Comment se fait-il que, dans un environnement sinon quotidien du moins très familier, sans qu'aucune circonstance particulière soit à noter, on remarque tout d'un coup un détail, infime mais qui pourtant accroche – accroche et fascine, moins par lui-même que de n'avoir jamais été remarqué auparavant...
Voici quelques jours (l'avant-hier d'abord écrit n'est maintenant plus de saison: trop de temps a passé entre le moment où ce qui motivait l'écriture a eu lieu et celui où ce qui le traduit est effectivement écrit) j'allais musant – quel autre verbe choisir pour exprimer ce pas singulier de la promenade, adopté lorsque l'on voudrait ne s'appesantir sur rien, cesser de chercher des solutions à des questions sans réponses... quand on tâche d'expurger l'esprit de réflexion suivie, l'ouvrant tout entier à la seule captation des parfums, des sensations proprioceptives, des mouvements du vent sur le peu de peau à découvert... Je musai donc dans une rue bordée de voitures stationnées, toutes ornées de feuilles mortes que les courants d'air avaient dispersées et accumulées selon des configurations aux innombrables variantes. Rien de nouveau dans ces jeux de formes, de couleurs, que l'automne, effeuillant les arbres, allume tous azimuts et que le soleil oblique fait chatoyer. Irrésistiblement photogénique... surtout les reflets doublés d'ombres sur les carrosseries ou les pare-brise.
Les files de voitures à l'arrêt me font, évidemment, ralentir pour scruter d'aussi près que je peux ces compositions éphémères. Souvent le smartphone jaillit, par exemple pour attraper dans ses pixels cette feuille aux frêles dentelures que l'ombre étirée magnifie en une main gracile:
Je m'avise alors d'un curieux motif tout à côté que je regarde de plus près encore. Les contours fantomisés d'une autre feuille qui, sans doute, avait adhéré à la peinture sous l'effet de l'humidité avant d'être emportée par le vent. Alors j'observe plus attentivement ce capot clair couvert de salissures et décèle plusieurs motifs du même genre. Bien sûr je capte:
Ce n'est pourtant pas la première fois que je me penche ainsi sur des capots habillés par l'automne et ces traces doivent être un phénomène des plus ordinaires. Mais pourquoi ne l'ai-je constaté que cette année, ce jour-là en particulier, au point de le photographier?

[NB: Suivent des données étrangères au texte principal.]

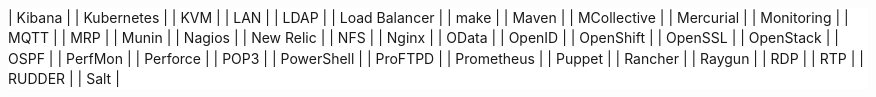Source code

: | Kibana                |
| Kubernetes            |
| KVM                   |
| LAN                   |
| LDAP                  |
| Load Balancer         |
| make                  |
| Maven                 |
| MCollective           |
| Mercurial             |
| Monitoring            |
| MQTT                  |
| MRP                   |
| Munin                 |
| Nagios                |
| New Relic             |
| NFS                   |
| Nginx                 |
| OData                 |
| OpenID                |
| OpenShift             |
| OpenSSL               |
| OpenStack             |
| OSPF                  |
| PerfMon               |
| Perforce              |
| POP3                  |
| PowerShell            |
| ProFTPD               |
| Prometheus            |
| Puppet                |
| Rancher               |
| Raygun                |
| RDP                   |
| RTP                   |
| RUDDER                |
| Salt                  |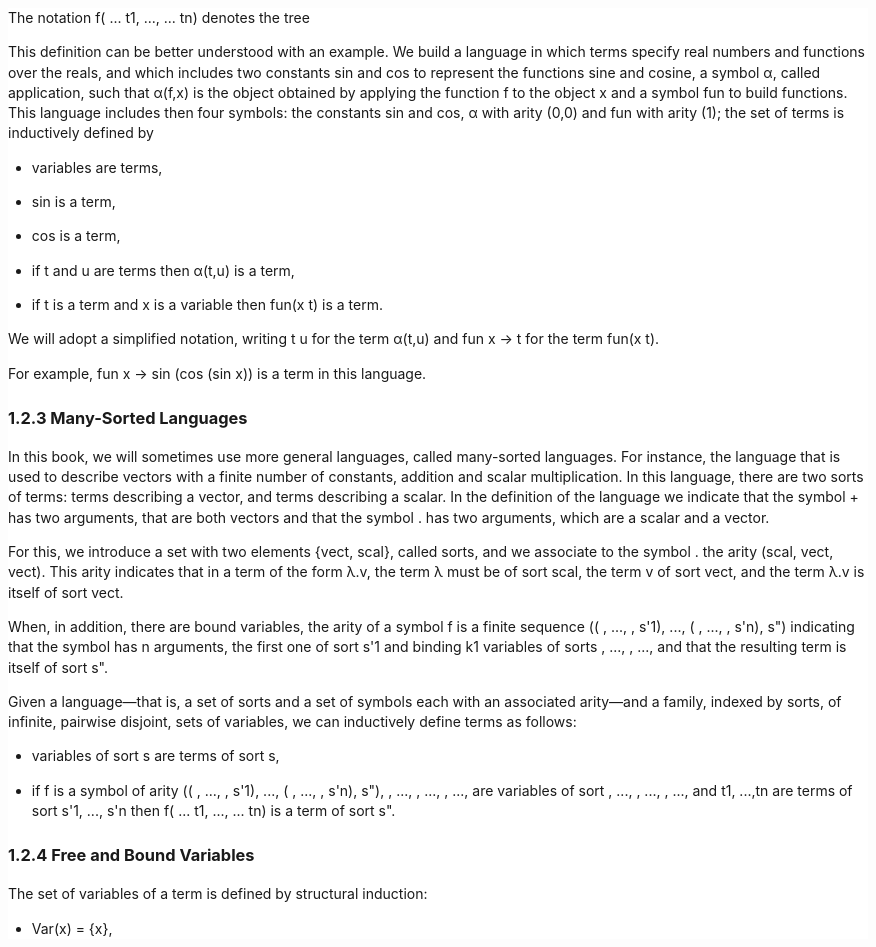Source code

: The notation f(  ... t1, ...,  ... tn) denotes the tree

This definition can be better understood with an example. We build a language in which terms specify real numbers and functions over the reals, and which includes two constants sin and cos to represent the functions sine and cosine, a symbol α, called application, such that α(f,x) is the object obtained by applying the function f to the object x and a symbol fun to build functions. This language includes then four symbols: the constants sin and cos, α with arity (0,0) and fun with arity (1); the set of terms is inductively defined by

  * variables are terms,

  * sin is a term,

  * cos is a term,

  * if t and u are terms then α(t,u) is a term,

  * if t is a term and x is a variable then fun(x t) is a term.

We will adopt a simplified notation, writing t u for the term α(t,u) and fun x -> t for the term fun(x t).

For example, fun x -> sin (cos (sin x)) is a term in this language.

### 1.2.3 Many-Sorted Languages

In this book, we will sometimes use more general languages, called many-sorted languages. For instance, the language that is used to describe vectors with a finite number of constants, addition and scalar multiplication. In this language, there are two sorts of terms: terms describing a vector, and terms describing a scalar. In the definition of the language we indicate that the symbol + has two arguments, that are both vectors and that the symbol . has two arguments, which are a scalar and a vector.

For this, we introduce a set with two elements {vect, scal}, called sorts, and we associate to the symbol . the arity (scal, vect, vect). This arity indicates that in a term of the form λ.v, the term λ must be of sort scal, the term v of sort vect, and the term λ.v is itself of sort vect.

When, in addition, there are bound variables, the arity of a symbol f is a finite sequence (( , ..., , s'1), ..., ( , ..., , s'n), s") indicating that the symbol has n arguments, the first one of sort s'1 and binding k1 variables of sorts  , ..., , ..., and that the resulting term is itself of sort s".

Given a language—that is, a set of sorts and a set of symbols each with an associated arity—and a family, indexed by sorts, of infinite, pairwise disjoint, sets of variables, we can inductively define terms as follows:

  * variables of sort s are terms of sort s,

  * if f is a symbol of arity (( , ..., , s'1), ..., ( , ..., , s'n), s"),  , ..., , ..., , ...,  are variables of sort  , ..., , ..., , ...,  and t1, ...,tn are terms of sort s'1, ..., s'n then f(  ... t1, ...,  ...  tn) is a term of sort s".

### 1.2.4 Free and Bound Variables

The set of variables of a term is defined by structural induction:

  * Var(x) = {x},
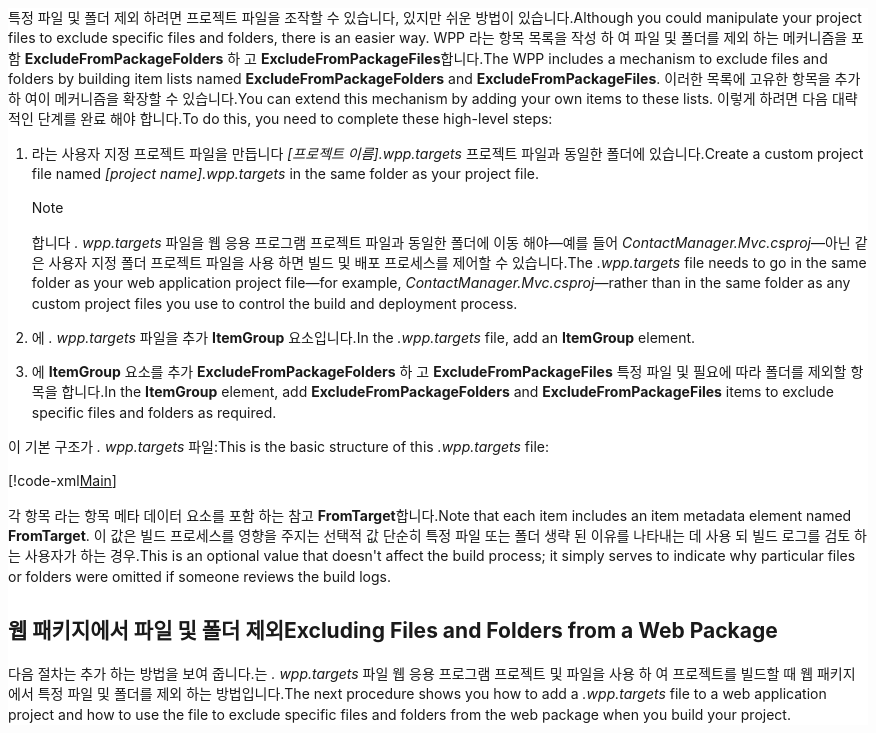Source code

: <span data-ttu-id="d4d2f-143">특정 파일 및 폴더 제외 하려면 프로젝트 파일을 조작할 수 있습니다, 있지만 쉬운 방법이 있습니다.</span><span class="sxs-lookup"><span data-stu-id="d4d2f-143">Although you could manipulate your project files to exclude specific files and folders, there is an easier way.</span></span> <span data-ttu-id="d4d2f-144">WPP 라는 항목 목록을 작성 하 여 파일 및 폴더를 제외 하는 메커니즘을 포함 **ExcludeFromPackageFolders** 하 고 **ExcludeFromPackageFiles**합니다.</span><span class="sxs-lookup"><span data-stu-id="d4d2f-144">The WPP includes a mechanism to exclude files and folders by building item lists named **ExcludeFromPackageFolders** and **ExcludeFromPackageFiles**.</span></span> <span data-ttu-id="d4d2f-145">이러한 목록에 고유한 항목을 추가 하 여이 메커니즘을 확장할 수 있습니다.</span><span class="sxs-lookup"><span data-stu-id="d4d2f-145">You can extend this mechanism by adding your own items to these lists.</span></span> <span data-ttu-id="d4d2f-146">이렇게 하려면 다음 대략적인 단계를 완료 해야 합니다.</span><span class="sxs-lookup"><span data-stu-id="d4d2f-146">To do this, you need to complete these high-level steps:</span></span>

1. <span data-ttu-id="d4d2f-147">라는 사용자 지정 프로젝트 파일을 만듭니다 *[프로젝트 이름].wpp.targets* 프로젝트 파일과 동일한 폴더에 있습니다.</span><span class="sxs-lookup"><span data-stu-id="d4d2f-147">Create a custom project file named *[project name].wpp.targets* in the same folder as your project file.</span></span>

    > [!NOTE]
    > <span data-ttu-id="d4d2f-148">합니다 *. wpp.targets* 파일을 웹 응용 프로그램 프로젝트 파일과 동일한 폴더에 이동 해야&#x2014;예를 들어 *ContactManager.Mvc.csproj*&#x2014;아닌 같은 사용자 지정 폴더 프로젝트 파일을 사용 하면 빌드 및 배포 프로세스를 제어할 수 있습니다.</span><span class="sxs-lookup"><span data-stu-id="d4d2f-148">The *.wpp.targets* file needs to go in the same folder as your web application project file&#x2014;for example, *ContactManager.Mvc.csproj*&#x2014;rather than in the same folder as any custom project files you use to control the build and deployment process.</span></span>
2. <span data-ttu-id="d4d2f-149">에 *. wpp.targets* 파일을 추가 **ItemGroup** 요소입니다.</span><span class="sxs-lookup"><span data-stu-id="d4d2f-149">In the *.wpp.targets* file, add an **ItemGroup** element.</span></span>
3. <span data-ttu-id="d4d2f-150">에 **ItemGroup** 요소를 추가 **ExcludeFromPackageFolders** 하 고 **ExcludeFromPackageFiles** 특정 파일 및 필요에 따라 폴더를 제외할 항목을 합니다.</span><span class="sxs-lookup"><span data-stu-id="d4d2f-150">In the **ItemGroup** element, add **ExcludeFromPackageFolders** and **ExcludeFromPackageFiles** items to exclude specific files and folders as required.</span></span>

<span data-ttu-id="d4d2f-151">이 기본 구조가 *. wpp.targets* 파일:</span><span class="sxs-lookup"><span data-stu-id="d4d2f-151">This is the basic structure of this *.wpp.targets* file:</span></span>

[!code-xml[Main](excluding-files-and-folders-from-deployment/samples/sample1.xml)]

<span data-ttu-id="d4d2f-152">각 항목 라는 항목 메타 데이터 요소를 포함 하는 참고 **FromTarget**합니다.</span><span class="sxs-lookup"><span data-stu-id="d4d2f-152">Note that each item includes an item metadata element named **FromTarget**.</span></span> <span data-ttu-id="d4d2f-153">이 값은 빌드 프로세스를 영향을 주지는 선택적 값 단순히 특정 파일 또는 폴더 생략 된 이유를 나타내는 데 사용 되 빌드 로그를 검토 하는 사용자가 하는 경우.</span><span class="sxs-lookup"><span data-stu-id="d4d2f-153">This is an optional value that doesn't affect the build process; it simply serves to indicate why particular files or folders were omitted if someone reviews the build logs.</span></span>

## <a name="excluding-files-and-folders-from-a-web-package"></a><span data-ttu-id="d4d2f-154">웹 패키지에서 파일 및 폴더 제외</span><span class="sxs-lookup"><span data-stu-id="d4d2f-154">Excluding Files and Folders from a Web Package</span></span>

<span data-ttu-id="d4d2f-155">다음 절차는 추가 하는 방법을 보여 줍니다.는 *. wpp.targets* 파일 웹 응용 프로그램 프로젝트 및 파일을 사용 하 여 프로젝트를 빌드할 때 웹 패키지에서 특정 파일 및 폴더를 제외 하는 방법입니다.</span><span class="sxs-lookup"><span data-stu-id="d4d2f-155">The next procedure shows you how to add a *.wpp.targets* file to a web application project and how to use the file to exclude specific files and folders from the web package when you build your project.</span></span>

Peut-être parce que ce n'est qu'à ce moment-là que ces motifs sont entrés en collision avec un moment d'enfance et qu'il fallait cette collision pour que je les remarque. Ils m'ont rappelé ces impressions de fougères préhistoriques que mon grand-père m'avait montrées à la surface des dalles dont il allait recouvrir la terrasse qu'il venait de construire. Des contours d'une netteté extrême, de brillantes couleurs dorées, noir-bleuté... semées d'infimes paillettes. Quel trésor pour moi qui, à cet âge (une dizaine d'années?) me passionnais pour la préhistoire, ce que l'on appelait alors les leçons de choses (ancêtres de nos Sciences de la vie et de la Terre)! Et mon grand-père de m'expliquer comment l'empreinte de ces plantes avait été prise dans la pierre, que les couleurs et les brillances allaient se ternir très vite à force d'être exposées à l'air. En effet... ces merveilleux motifs perdirent peu à peu leur éclat.
Quelque quarante années plus tard, les impressions étaient largement défraîchies, en partie disparues pour certaines. Mais je les "voyais" encore. En même temps qu'elles, c'est mon grand-père que je voyais, que j'entendais me parler des fougères, des lichens, des pigments, de l'oxydation. Dans ma mémoire brillait aussi comme au jour de son épiphanie ce rameau entier, tout dentelé et luisant comme de l'or qui m'avait tant émerveillée et que mon grand-père avait consenti à préserver lors de la taille: il allait tâcher d'utiliser la dalle sans trancher dans le motif, comme on dirait dans le vif.
Il n'y a plus aujourd’hui que du carrelage écru, bien régulier, facile à entretenir car la réfection de l'étanchéité de la terrasse a exigé que l'on dépose ces dalles où frémissait une mémoire millénaire. Augmentée de la mienne, de mes souvenirs fragiles, dont je ne sais même plus quel est leur exact rapport au réel et dont je me dis qu'ils sont in fine leur propre et unique référent.